Un frisson parcourt la foule alors que la chef du parti populiste danois la traverse et s'adresse individuellement aux sympathisants dans un dernier effort de campagne avant les législatives de jeudi qui s'annoncent décevantes pour cette formation anti-immigration.
Sur la petite place de Slagelse (80 km à l'ouest de Copenhague) une centaine de personnes sont venues assurer leur soutien à Pia Kjaersgaard qui, à 64 ans, dirige le Parti du peuple danois (Dansk Folkeparti, DF).
"Je comprends tout à fait (...) C'est ce que je dis depuis le début", répond-elle après avoir écouté les sourcils froncés un électeur qui se plaint de la réduction des retraites, ou encore après avoir entendu des craintes concernant le chômage.
Plus loin, elle s'agenouille pour parler à un homme cloué dans un fauteuil roulant et qui lui lance avec de grandes difficultés de diction: "vous êtes la meilleure pour le Danemark !"
D'autres tendent le cou pour tenter d'apercevoir cette charismatique grand-mère qui a co-fondé le DF en 1995.
"J'aime Pia !" crie Erkki Trige, 76 ans, en répétant le slogan inscrit sur le pin porté par de nombreux sympathisants réunis sur la place de Slagelse et dont la plupart, comme lui, sont des retraités.
Posant le gobelet de café distribué par les organisateurs de la campagne du DF, M. Trige assure que Pia Kjaersgaard est "de loin la meilleure des responsables politiques du Danemark".
Et s'il vote pour le Parti du peuple danois c'est parce que, après avoir vécu dans des pays arabes pendant trois ans, il dit avoir réalisé "que l'on ne peut pas vivre aux côtés de ces gens-là".
Fort d'un soutien d'environ 12% de l'électorat, le DF est depuis 2001 un allié parlementaire clé du gouvernement minoritaire de centre-droit. C'est sous son influence que le Danemark a adopté l'une des politiques d'immigration les plus restrictives d'Europe.
Les sondages montrent cependant que les Danois s'apprêtent à choisir l'alternance jeudi et à porter au pouvoir l'actuelle opposition de centre-gauche.
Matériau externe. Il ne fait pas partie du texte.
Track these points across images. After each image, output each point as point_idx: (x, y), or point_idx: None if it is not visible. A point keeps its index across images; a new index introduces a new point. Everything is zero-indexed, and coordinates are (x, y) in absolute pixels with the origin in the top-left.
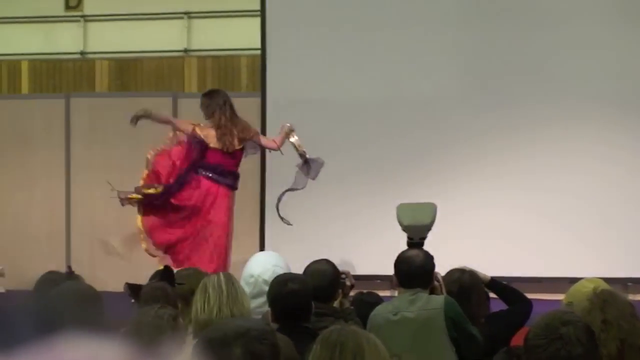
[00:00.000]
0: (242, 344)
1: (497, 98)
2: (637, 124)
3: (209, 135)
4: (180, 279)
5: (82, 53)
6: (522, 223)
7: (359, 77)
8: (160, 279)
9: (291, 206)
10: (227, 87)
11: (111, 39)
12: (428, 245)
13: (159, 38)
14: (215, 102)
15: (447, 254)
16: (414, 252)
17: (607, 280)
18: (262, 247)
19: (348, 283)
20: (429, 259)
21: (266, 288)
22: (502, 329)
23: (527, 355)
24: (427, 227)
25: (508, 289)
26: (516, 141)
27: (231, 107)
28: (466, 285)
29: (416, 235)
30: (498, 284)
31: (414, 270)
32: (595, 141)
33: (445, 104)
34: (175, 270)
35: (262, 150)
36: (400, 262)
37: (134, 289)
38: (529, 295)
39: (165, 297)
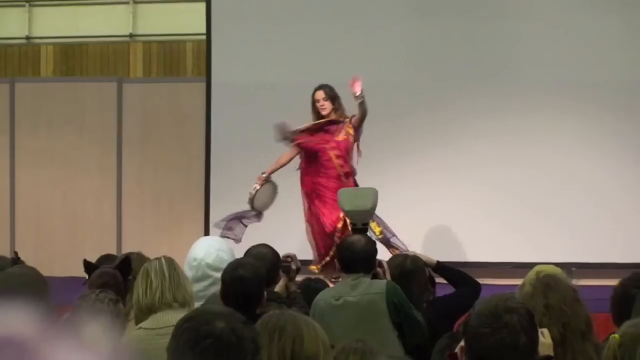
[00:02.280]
0: (226, 320)
1: (442, 88)
2: (580, 112)
3: None
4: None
5: (27, 38)
6: (469, 212)
7: (303, 62)
8: (118, 267)
9: (236, 192)
10: (173, 72)
11: (56, 24)
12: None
13: (104, 23)
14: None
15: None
16: (356, 237)
17: (551, 265)
18: (206, 233)
19: (293, 267)
20: (370, 244)
21: (209, 272)
22: (445, 313)
23: (469, 342)
24: (369, 213)
25: (455, 273)
26: (462, 133)
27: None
28: (408, 269)
29: (359, 221)
30: (445, 268)
31: (356, 255)
32: (543, 130)
33: (389, 92)
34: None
35: (207, 136)
36: (343, 247)
37: (90, 267)
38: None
39: (115, 285)
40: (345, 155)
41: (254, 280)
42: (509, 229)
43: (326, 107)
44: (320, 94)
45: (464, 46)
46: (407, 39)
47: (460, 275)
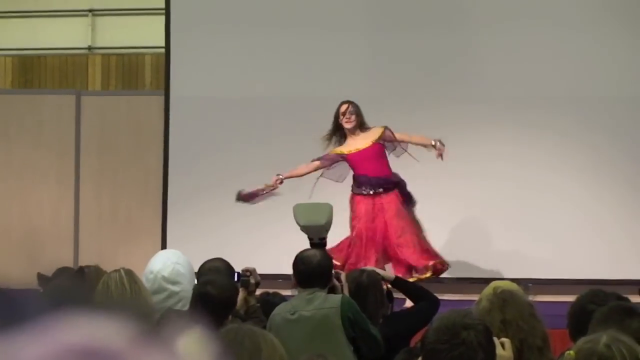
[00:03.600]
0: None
1: (405, 99)
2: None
3: None
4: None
5: None
6: (428, 226)
7: (263, 75)
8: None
9: (194, 205)
10: (131, 85)
11: (15, 36)
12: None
13: (63, 35)
14: None
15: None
16: (312, 252)
17: (508, 280)
18: (164, 246)
19: (252, 280)
20: (326, 258)
21: (165, 284)
22: (402, 328)
23: (427, 358)
24: (324, 228)
25: (413, 287)
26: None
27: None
28: (364, 284)
29: (315, 236)
30: (403, 283)
31: (311, 269)
32: (509, 143)
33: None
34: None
35: (165, 150)
36: (298, 261)
37: (43, 280)
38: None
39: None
40: None
41: (220, 297)
42: (467, 243)
43: (352, 120)
44: (345, 107)
45: (431, 61)
46: (373, 53)
47: (419, 290)
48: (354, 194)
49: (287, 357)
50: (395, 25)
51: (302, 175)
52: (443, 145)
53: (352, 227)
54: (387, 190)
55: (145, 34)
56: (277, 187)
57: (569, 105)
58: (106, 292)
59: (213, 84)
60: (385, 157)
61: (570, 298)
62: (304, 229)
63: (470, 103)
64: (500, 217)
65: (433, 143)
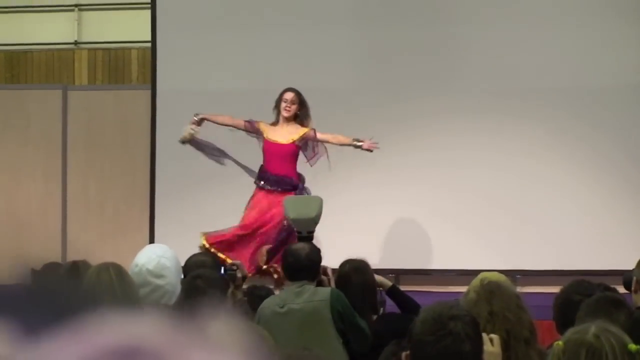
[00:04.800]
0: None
1: (393, 93)
2: (536, 118)
3: None
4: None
5: None
6: (417, 217)
7: (249, 69)
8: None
9: (182, 199)
10: (118, 80)
11: (1, 31)
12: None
13: (49, 30)
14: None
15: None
16: (300, 245)
17: (496, 272)
18: (151, 240)
19: (239, 274)
20: (315, 252)
21: (150, 278)
22: (392, 330)
23: (414, 350)
24: (314, 221)
25: (406, 299)
26: (413, 134)
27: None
28: (345, 273)
29: (304, 229)
30: (398, 293)
31: (300, 263)
32: (495, 134)
33: (339, 98)
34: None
35: (152, 144)
36: (287, 255)
37: (35, 276)
38: (420, 288)
39: None
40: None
41: (211, 290)
42: (454, 235)
43: (292, 110)
44: (290, 95)
45: (418, 53)
46: (359, 45)
47: (411, 303)
48: (256, 186)
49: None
50: (381, 18)
51: (220, 124)
52: (366, 140)
53: (244, 217)
54: (285, 190)
55: (131, 28)
56: (196, 125)
57: (559, 96)
58: (94, 287)
59: (200, 78)
60: (295, 160)
61: (558, 289)
62: (294, 222)
63: (458, 94)
64: (489, 208)
65: (351, 142)
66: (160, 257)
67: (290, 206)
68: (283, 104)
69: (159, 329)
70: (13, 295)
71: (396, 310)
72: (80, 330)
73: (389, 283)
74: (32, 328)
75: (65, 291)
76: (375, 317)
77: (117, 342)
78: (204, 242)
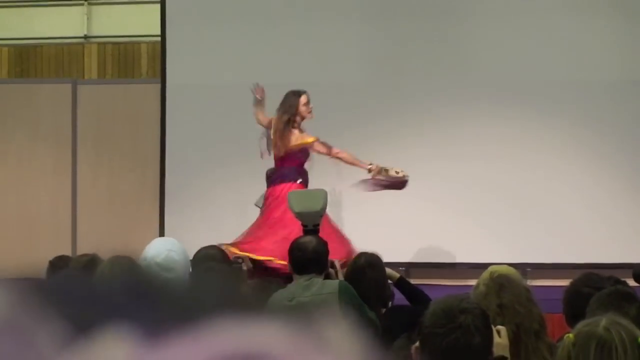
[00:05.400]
0: None
1: (401, 88)
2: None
3: None
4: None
5: None
6: (427, 211)
7: (259, 62)
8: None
9: (192, 193)
10: (127, 74)
11: (11, 25)
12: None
13: (59, 24)
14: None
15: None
16: (308, 238)
17: (506, 265)
18: (161, 234)
19: (244, 267)
20: (322, 245)
21: (158, 271)
22: (404, 321)
23: (424, 343)
24: (319, 214)
25: (414, 290)
26: (421, 129)
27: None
28: (360, 265)
29: (309, 222)
30: (406, 283)
31: (307, 256)
32: (505, 128)
33: (348, 94)
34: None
35: (162, 138)
36: (294, 248)
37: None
38: (430, 281)
39: None
40: None
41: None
42: (465, 229)
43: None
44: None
45: (426, 48)
46: (368, 41)
47: (419, 294)
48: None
49: None
50: (390, 12)
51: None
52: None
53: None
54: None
55: (141, 22)
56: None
57: (570, 90)
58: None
59: (209, 72)
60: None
61: (568, 282)
62: (299, 215)
63: (467, 88)
64: (498, 201)
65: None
66: (169, 251)
67: (295, 200)
68: (305, 108)
69: (282, 334)
70: (133, 297)
71: (404, 302)
72: (200, 335)
73: (396, 275)
74: (151, 332)
75: (184, 293)
76: (384, 310)
77: (240, 347)
78: (236, 251)
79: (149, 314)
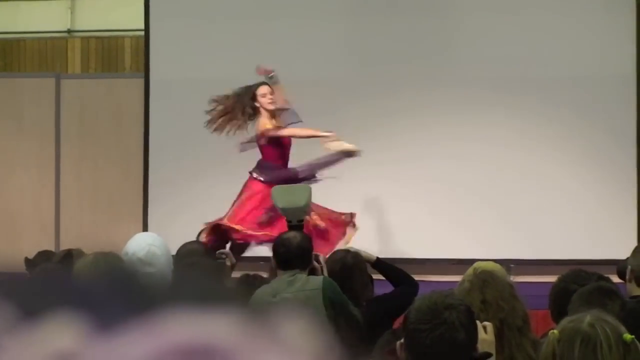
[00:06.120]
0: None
1: (386, 86)
2: (523, 107)
3: None
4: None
5: None
6: (409, 207)
7: (242, 58)
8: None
9: (175, 188)
10: (111, 68)
11: None
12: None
13: (42, 18)
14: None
15: None
16: (292, 234)
17: (490, 261)
18: (145, 229)
19: (228, 263)
20: (306, 240)
21: (139, 266)
22: (384, 312)
23: (408, 339)
24: (303, 210)
25: (394, 270)
26: (404, 128)
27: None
28: (349, 264)
29: (294, 218)
30: (384, 265)
31: (291, 251)
32: (487, 126)
33: (333, 89)
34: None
35: (146, 133)
36: (278, 244)
37: (29, 264)
38: (416, 277)
39: None
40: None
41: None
42: (449, 225)
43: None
44: (267, 89)
45: (414, 46)
46: (348, 36)
47: (399, 273)
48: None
49: None
50: (376, 9)
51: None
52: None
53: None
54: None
55: (124, 17)
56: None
57: (549, 87)
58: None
59: (193, 66)
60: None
61: (552, 278)
62: (283, 211)
63: (449, 87)
64: (483, 198)
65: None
66: (150, 245)
67: (278, 195)
68: (266, 98)
69: (233, 329)
70: (88, 288)
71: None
72: (152, 326)
73: (373, 257)
74: (106, 322)
75: (141, 284)
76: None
77: (189, 340)
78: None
79: (113, 304)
Celle-ci assure qu'elle réduira fortement l'influence du Parti du peuple danois.
Mais Mme Kjaersgaard se dit "persuadée que le DF s'en sortira bien" jeudi.
"Nous continuerons d'avoir de l'influence", assure-t-elle à l'AFP, estimant que même en cas de victoire de l'opposition, son parti aura toujours les moyens d'imposer ses vues dans certains domaines.
Outre la législation sur l'immigration et le rétablissement -controversé dans le reste de l'Europe- de contrôles douaniers permanents aux frontières du royaume, le DF présente un programme eurosceptique et a tenté de séduire les seniors en leur promettant d'augmenter les retraites et de leur distribuer gratuitement des bombes lacrymogènes d'auto-défense.
Jenette Fagerberg, 30 ans, a séché ses cours à l'école professionnelle pour adultes afin de venir voir Pia Kjaersgaard. Pour elle, le Danemark a besoin d'un changement de gouvernement, mais elle compte sur la nouvelle équipe pour coopérer avec le DF "particulièrement afin de continuer à lutter contre l'immigration".
Dans la foule, tout le monde n'est pourtant pas là pour l'acclamer.
Arborant le badge de mise "J'aime Pia", Fatih Sen, un jeune-homme de 23 ans né au Danemark de parents turcs, demande à Pia Kjaersgaard de poser pour une photo avec lui.
Elle accepte avec joie, mais l'enjoint de parler danois avec ses amis.
Sur le cliché, malgré une bonhomie trompeuse, il apparaît en faisant un signe de défiance qu'il apparente à un doigt d'honneur car, explique-t-il, "je ne les respecte pas", c'est "un parti très raciste".